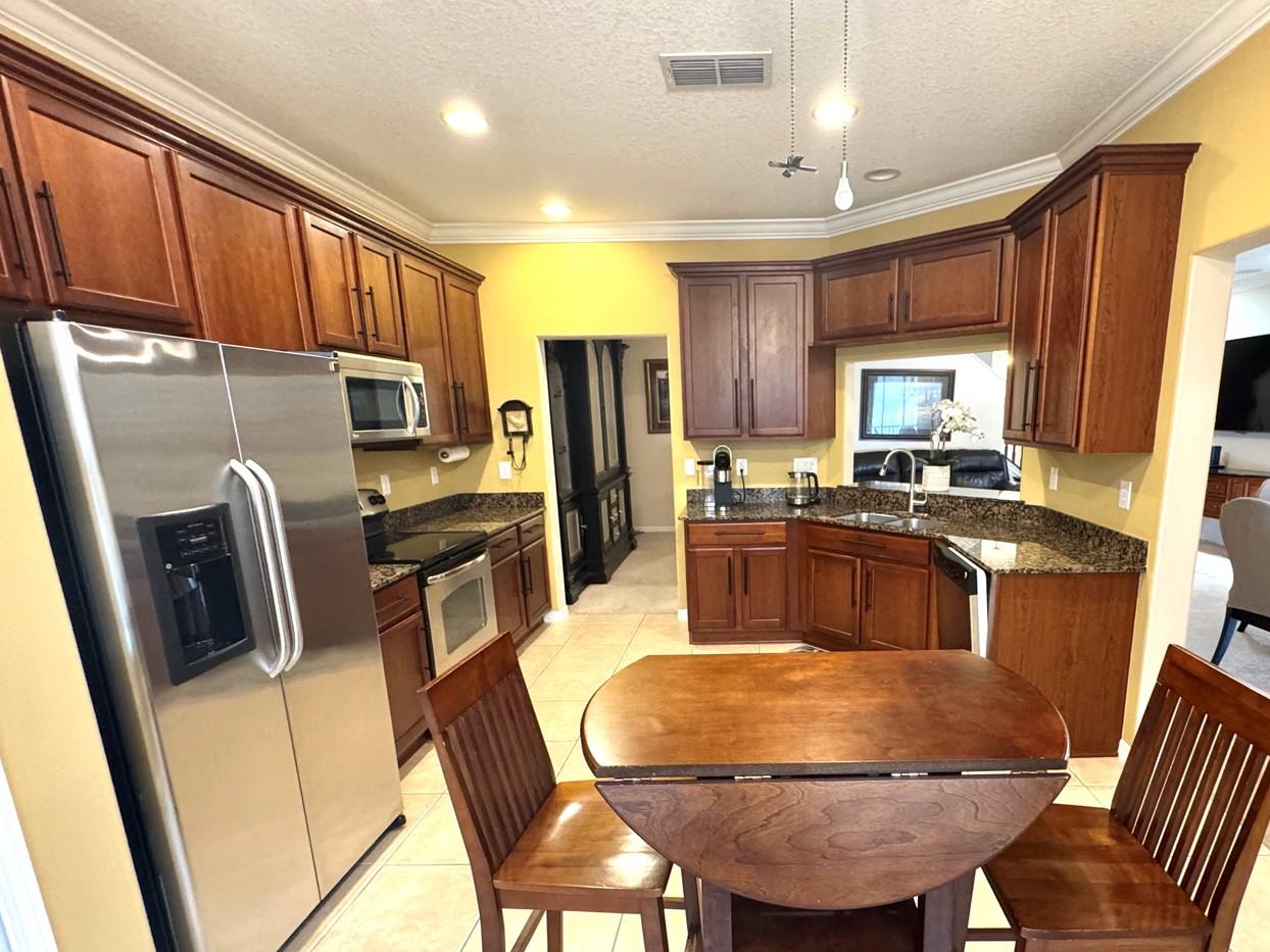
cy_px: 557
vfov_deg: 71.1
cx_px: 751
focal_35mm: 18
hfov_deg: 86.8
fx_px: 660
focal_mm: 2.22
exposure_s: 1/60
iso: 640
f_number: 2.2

* * *

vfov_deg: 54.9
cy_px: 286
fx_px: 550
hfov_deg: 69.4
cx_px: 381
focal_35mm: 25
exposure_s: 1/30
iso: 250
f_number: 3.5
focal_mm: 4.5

- [Job item] The lines above starting at the one that contains "vfov_deg: 54.9" and ending at the one that contains "focal_mm: 4.5" must be transcribed exactly, and no other lines may appear.

- [Task response]
vfov_deg: 54.9
cy_px: 286
fx_px: 550
hfov_deg: 69.4
cx_px: 381
focal_35mm: 25
exposure_s: 1/30
iso: 250
f_number: 3.5
focal_mm: 4.5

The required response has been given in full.